Problem: Most services are binding to an ipv6 port rather than ipv4. I see this for puppet, foreman-proxy, etc. We are not using ipv6. How do I change the bindings?
Expected outcome: All service bind with ipv4 ports.
Our services usually bind to *. Usually that’s implemented by binding to ::. There is a sysctl bindv6only to make :: IPv6-only, but that’s not the default. By default :: is binding to both IPv4 and IPv6. If you use bindv6only=1 you are on your own. There are advanced parameters to tune the exact binds, but IPv4-only is the opposite direction of where we are heading.
If you want to bind to IPv4, you’re on your own for that. We test our envs in setups where there is only IPv4 connectivity and that works while binding to ::. If the problem is you can’t connect, that may be a different matter. In that case you need to provide more context about what you’re doing and your environment.
What I mean is that there is no ipv4 port 80 listening for httpd for example.
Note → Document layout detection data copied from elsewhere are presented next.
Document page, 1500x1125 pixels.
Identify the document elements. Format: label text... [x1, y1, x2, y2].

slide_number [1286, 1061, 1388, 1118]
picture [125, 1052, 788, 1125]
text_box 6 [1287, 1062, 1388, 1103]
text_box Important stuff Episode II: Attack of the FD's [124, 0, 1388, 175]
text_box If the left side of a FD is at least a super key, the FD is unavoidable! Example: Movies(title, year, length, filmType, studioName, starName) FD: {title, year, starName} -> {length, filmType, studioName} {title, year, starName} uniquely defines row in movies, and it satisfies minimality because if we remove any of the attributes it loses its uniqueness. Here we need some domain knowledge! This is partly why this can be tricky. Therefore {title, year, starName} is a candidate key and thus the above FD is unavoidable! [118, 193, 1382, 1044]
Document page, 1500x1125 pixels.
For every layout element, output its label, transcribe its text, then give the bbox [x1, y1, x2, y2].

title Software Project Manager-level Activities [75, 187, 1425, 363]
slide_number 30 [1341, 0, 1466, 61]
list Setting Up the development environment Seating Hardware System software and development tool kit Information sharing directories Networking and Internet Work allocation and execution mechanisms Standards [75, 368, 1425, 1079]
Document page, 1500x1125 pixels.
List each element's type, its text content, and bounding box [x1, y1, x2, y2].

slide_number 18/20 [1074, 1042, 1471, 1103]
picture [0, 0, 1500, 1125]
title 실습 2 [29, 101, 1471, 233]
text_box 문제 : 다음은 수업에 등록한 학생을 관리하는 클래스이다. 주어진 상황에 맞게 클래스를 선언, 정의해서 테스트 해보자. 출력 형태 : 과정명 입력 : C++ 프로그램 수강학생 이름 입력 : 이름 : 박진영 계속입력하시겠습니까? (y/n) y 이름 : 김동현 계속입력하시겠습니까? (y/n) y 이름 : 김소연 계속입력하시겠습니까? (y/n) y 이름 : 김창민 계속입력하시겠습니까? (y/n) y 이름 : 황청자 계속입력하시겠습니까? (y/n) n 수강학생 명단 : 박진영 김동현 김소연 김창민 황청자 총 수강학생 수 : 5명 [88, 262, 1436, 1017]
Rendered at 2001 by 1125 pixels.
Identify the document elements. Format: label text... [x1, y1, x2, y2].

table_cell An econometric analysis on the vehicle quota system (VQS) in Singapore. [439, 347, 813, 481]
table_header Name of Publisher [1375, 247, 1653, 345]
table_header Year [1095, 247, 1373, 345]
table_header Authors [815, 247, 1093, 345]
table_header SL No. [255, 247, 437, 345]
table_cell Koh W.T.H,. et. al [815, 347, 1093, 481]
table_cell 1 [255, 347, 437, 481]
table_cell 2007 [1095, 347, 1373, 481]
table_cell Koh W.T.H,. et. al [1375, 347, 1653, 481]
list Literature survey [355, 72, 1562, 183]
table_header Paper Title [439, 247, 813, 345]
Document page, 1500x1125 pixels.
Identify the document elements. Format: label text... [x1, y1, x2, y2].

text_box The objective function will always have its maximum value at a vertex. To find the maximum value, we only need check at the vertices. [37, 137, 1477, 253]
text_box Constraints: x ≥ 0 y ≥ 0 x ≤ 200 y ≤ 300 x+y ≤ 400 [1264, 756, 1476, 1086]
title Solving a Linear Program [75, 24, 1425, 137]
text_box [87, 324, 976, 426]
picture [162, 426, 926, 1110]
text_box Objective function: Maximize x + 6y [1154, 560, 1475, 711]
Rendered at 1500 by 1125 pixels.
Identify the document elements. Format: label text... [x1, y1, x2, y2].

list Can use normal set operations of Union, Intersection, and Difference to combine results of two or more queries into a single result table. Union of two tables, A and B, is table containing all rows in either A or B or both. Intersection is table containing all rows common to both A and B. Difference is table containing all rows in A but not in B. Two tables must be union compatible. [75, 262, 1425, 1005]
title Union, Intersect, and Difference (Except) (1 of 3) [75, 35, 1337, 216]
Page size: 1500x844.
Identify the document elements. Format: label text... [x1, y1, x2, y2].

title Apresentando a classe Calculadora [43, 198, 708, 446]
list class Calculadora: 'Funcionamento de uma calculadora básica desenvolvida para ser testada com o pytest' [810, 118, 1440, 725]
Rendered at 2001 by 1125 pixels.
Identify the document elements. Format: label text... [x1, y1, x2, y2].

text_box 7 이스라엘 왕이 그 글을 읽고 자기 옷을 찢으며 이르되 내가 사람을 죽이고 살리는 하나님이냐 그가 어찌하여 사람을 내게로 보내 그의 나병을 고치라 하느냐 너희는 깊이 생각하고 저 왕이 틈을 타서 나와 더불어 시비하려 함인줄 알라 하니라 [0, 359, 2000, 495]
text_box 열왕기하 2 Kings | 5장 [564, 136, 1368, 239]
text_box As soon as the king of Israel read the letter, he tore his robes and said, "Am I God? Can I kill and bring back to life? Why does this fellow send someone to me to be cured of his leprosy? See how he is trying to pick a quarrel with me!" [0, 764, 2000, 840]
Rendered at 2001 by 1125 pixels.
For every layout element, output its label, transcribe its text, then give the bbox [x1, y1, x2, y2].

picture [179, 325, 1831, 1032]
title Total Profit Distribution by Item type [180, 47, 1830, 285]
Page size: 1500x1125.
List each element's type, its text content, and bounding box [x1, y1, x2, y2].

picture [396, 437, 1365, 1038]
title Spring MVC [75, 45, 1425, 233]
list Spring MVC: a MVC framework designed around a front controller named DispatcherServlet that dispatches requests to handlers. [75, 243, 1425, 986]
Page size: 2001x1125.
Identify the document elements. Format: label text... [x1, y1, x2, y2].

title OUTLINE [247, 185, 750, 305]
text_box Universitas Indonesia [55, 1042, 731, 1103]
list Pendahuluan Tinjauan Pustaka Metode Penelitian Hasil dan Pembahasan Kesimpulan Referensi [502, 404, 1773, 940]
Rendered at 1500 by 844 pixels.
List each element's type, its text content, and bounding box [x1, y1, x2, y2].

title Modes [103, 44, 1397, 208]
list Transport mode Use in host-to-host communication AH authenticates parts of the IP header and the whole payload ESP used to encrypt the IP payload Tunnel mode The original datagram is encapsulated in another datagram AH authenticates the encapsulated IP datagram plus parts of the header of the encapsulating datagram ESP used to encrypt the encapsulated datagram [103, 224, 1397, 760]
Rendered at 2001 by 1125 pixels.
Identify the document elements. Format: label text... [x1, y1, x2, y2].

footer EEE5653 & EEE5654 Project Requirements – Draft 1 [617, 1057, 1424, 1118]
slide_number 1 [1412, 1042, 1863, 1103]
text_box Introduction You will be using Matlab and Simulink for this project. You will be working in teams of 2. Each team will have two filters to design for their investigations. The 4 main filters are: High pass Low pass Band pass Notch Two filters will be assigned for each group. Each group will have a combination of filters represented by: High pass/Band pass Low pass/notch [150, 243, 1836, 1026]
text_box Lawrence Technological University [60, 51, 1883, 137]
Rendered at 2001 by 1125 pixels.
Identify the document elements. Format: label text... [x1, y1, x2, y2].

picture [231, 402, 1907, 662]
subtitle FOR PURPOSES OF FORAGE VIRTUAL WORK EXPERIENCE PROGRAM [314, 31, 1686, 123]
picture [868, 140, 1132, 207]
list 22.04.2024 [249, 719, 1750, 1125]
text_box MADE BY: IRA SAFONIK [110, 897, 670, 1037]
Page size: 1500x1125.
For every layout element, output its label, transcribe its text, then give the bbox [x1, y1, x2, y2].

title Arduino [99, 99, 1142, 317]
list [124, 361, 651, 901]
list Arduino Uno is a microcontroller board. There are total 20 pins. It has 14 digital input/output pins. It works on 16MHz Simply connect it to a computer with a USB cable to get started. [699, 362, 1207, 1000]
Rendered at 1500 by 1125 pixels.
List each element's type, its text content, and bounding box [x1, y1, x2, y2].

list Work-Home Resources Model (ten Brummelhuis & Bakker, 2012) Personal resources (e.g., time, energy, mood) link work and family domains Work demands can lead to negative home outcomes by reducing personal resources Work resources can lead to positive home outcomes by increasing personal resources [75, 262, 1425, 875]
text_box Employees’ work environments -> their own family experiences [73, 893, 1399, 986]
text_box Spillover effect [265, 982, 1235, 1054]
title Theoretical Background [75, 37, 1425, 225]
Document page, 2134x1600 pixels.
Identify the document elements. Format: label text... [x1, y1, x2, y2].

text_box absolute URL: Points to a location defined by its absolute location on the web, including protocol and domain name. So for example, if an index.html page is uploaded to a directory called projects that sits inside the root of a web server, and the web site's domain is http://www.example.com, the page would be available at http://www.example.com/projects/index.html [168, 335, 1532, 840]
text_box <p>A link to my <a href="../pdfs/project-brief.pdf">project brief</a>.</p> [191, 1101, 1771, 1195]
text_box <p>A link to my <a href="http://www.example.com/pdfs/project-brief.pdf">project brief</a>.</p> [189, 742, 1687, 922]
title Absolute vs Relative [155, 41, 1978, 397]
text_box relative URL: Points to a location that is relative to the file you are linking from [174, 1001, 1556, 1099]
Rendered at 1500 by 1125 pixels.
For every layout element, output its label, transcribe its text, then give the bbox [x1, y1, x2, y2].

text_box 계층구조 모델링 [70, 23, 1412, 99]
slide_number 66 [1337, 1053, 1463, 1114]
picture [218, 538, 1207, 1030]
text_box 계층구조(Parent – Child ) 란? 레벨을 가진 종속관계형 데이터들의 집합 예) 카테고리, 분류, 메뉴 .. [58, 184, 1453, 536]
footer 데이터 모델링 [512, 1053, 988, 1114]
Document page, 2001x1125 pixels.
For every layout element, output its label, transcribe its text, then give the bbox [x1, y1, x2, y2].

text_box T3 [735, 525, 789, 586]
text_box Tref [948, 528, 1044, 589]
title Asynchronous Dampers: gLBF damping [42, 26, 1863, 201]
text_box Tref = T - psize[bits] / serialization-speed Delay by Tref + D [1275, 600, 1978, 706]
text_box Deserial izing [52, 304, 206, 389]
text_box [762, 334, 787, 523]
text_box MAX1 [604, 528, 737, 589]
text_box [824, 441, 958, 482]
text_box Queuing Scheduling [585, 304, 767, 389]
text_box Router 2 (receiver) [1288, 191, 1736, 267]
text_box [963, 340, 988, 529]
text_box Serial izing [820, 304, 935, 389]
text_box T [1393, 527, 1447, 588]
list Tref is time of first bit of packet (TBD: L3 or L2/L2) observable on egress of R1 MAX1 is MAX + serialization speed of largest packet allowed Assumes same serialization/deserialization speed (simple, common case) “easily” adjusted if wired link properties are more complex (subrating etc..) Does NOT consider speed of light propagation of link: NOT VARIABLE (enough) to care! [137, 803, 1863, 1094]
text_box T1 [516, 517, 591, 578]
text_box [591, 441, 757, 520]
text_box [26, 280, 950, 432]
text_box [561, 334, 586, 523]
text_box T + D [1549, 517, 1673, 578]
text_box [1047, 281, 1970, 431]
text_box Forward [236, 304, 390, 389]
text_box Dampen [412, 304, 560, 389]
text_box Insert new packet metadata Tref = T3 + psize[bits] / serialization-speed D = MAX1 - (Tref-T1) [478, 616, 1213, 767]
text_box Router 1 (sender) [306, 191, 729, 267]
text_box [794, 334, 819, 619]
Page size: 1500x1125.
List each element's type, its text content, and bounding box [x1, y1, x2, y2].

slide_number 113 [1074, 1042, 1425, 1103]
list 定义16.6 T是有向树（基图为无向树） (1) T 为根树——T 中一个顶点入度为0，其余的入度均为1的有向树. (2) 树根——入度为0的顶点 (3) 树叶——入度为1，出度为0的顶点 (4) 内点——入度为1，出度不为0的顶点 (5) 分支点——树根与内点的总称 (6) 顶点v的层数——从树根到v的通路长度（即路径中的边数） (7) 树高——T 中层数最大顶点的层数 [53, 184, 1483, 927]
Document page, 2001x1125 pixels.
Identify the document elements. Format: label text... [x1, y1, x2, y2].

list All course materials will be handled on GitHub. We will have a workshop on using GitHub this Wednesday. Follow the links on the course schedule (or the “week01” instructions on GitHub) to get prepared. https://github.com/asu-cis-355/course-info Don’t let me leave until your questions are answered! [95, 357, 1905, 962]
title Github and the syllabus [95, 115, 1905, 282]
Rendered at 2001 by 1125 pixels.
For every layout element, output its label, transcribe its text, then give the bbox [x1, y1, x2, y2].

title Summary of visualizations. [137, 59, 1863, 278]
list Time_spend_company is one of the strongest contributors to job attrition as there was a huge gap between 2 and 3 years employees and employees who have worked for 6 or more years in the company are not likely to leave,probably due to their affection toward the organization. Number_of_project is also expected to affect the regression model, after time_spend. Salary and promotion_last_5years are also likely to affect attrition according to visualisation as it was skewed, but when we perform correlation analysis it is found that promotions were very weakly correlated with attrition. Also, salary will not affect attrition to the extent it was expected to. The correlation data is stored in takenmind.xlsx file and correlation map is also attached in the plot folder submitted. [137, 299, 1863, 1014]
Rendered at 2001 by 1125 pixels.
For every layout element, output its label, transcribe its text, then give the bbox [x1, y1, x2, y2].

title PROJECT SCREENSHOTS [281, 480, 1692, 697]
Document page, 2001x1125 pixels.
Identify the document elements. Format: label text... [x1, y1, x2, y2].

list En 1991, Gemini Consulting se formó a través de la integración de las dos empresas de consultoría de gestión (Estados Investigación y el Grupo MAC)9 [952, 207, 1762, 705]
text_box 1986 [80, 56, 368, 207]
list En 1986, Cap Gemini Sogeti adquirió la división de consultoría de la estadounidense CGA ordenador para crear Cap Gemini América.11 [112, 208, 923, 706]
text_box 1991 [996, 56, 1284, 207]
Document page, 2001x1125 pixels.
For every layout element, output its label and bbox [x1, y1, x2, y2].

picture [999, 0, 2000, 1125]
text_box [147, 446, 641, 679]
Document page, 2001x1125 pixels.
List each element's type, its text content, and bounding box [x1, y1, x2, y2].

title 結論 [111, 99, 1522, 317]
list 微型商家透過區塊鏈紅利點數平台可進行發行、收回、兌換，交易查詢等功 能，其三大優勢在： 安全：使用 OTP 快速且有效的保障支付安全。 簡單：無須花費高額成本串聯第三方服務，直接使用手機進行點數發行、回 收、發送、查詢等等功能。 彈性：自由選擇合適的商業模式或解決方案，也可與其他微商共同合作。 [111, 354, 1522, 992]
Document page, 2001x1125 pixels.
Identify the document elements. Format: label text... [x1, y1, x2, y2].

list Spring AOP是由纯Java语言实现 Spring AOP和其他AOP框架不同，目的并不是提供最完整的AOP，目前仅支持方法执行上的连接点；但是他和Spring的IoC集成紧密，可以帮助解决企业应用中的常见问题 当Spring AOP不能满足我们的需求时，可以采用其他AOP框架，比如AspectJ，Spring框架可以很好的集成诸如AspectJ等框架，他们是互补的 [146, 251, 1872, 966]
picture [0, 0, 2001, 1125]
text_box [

So, I can’t reach the gui with a web browser. I’m going to re-kick and re-install with adding code to disable ipv6. Will see if that fixes it.
I’m going to blame firewalld. That is normally disabled. So, I did not even think to look there. I re-kicked and added code to disable ipv6. I could see the ports up and listening, but still could not connect. So, I tried systemclt is-enabled firewalld and got back enabled. So, I ran some commands to enable satellite and ntp through firewalld and re-checked the connection. It is now connecting.
I love this tool, the moment I started using firewalld I almost forgot how ugly iptables is and with few exception, I never had to write an iptable rule anymore. For regular servers, you usually only need to assign interfaces into zones, add few services or ports and that’s all.